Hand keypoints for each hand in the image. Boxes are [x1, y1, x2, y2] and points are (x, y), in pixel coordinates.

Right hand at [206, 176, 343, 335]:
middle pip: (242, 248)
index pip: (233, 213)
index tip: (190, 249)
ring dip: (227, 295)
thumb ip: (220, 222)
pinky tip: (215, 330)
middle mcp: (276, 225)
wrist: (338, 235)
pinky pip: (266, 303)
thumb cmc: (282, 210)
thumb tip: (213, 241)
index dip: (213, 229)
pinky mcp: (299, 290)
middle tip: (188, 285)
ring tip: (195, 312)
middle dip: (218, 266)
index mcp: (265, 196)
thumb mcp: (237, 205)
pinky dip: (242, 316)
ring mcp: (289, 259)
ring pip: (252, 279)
====
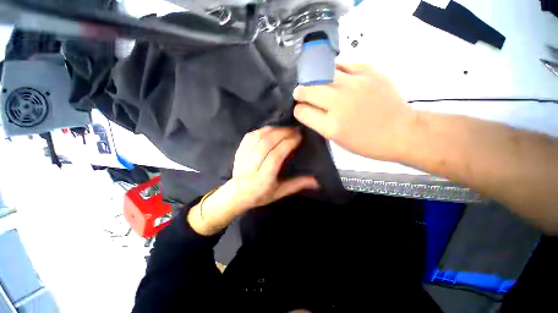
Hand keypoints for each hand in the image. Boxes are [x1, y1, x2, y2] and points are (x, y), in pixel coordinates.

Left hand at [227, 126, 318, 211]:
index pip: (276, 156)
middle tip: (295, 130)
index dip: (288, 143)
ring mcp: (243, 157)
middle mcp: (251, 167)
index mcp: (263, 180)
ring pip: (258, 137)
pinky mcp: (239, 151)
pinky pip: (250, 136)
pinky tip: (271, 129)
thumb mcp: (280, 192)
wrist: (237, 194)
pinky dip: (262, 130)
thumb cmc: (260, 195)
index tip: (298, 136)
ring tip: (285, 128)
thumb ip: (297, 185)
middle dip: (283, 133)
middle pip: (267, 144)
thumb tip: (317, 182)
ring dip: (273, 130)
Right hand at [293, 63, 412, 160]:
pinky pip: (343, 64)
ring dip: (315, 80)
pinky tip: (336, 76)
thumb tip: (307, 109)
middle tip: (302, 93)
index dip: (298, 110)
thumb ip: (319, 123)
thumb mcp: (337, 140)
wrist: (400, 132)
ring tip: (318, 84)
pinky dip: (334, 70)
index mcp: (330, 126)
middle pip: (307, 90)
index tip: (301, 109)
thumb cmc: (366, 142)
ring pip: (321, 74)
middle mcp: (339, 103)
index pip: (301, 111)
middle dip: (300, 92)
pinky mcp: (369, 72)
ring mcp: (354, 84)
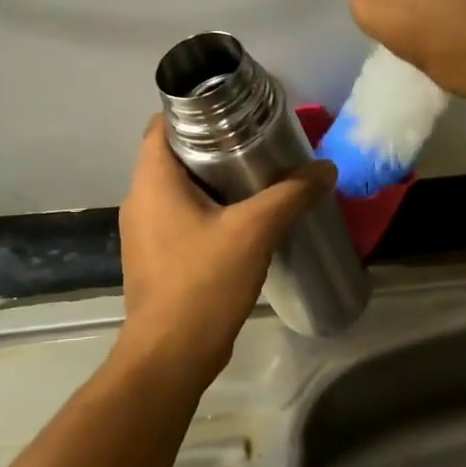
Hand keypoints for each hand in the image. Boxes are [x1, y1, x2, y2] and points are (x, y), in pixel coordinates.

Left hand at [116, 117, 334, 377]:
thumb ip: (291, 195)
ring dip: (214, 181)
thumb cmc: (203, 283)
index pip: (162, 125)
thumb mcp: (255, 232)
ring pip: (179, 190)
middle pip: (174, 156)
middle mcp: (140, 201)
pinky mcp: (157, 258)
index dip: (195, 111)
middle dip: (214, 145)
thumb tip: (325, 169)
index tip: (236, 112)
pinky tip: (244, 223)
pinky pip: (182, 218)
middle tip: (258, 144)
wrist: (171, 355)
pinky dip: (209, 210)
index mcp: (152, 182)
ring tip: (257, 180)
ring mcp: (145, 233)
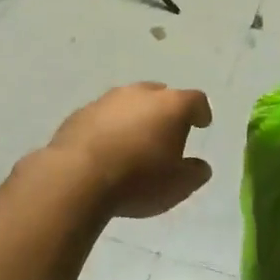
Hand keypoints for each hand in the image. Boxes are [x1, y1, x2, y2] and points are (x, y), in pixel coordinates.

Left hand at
====
— Task requirements —
Above this task is a listing. Restate, word for word and with nothing added, the lines from the one with "thumb cmc: (260, 195)" through the one with "thumb ip: (319, 123)".

— Response to this exercise —
thumb cmc: (260, 195)
index tip: (298, 136)
ring tip: (285, 128)
thumb ip: (297, 185)
middle dip: (283, 133)
middle pip: (267, 144)
thumb tip: (317, 182)
ring dip: (273, 130)
Right hand at [293, 63, 412, 160]:
pinky pip: (343, 64)
ring dip: (315, 80)
pinky tip: (336, 76)
thumb tip: (307, 109)
middle tip: (302, 93)
index dip: (298, 110)
thumb ip: (319, 123)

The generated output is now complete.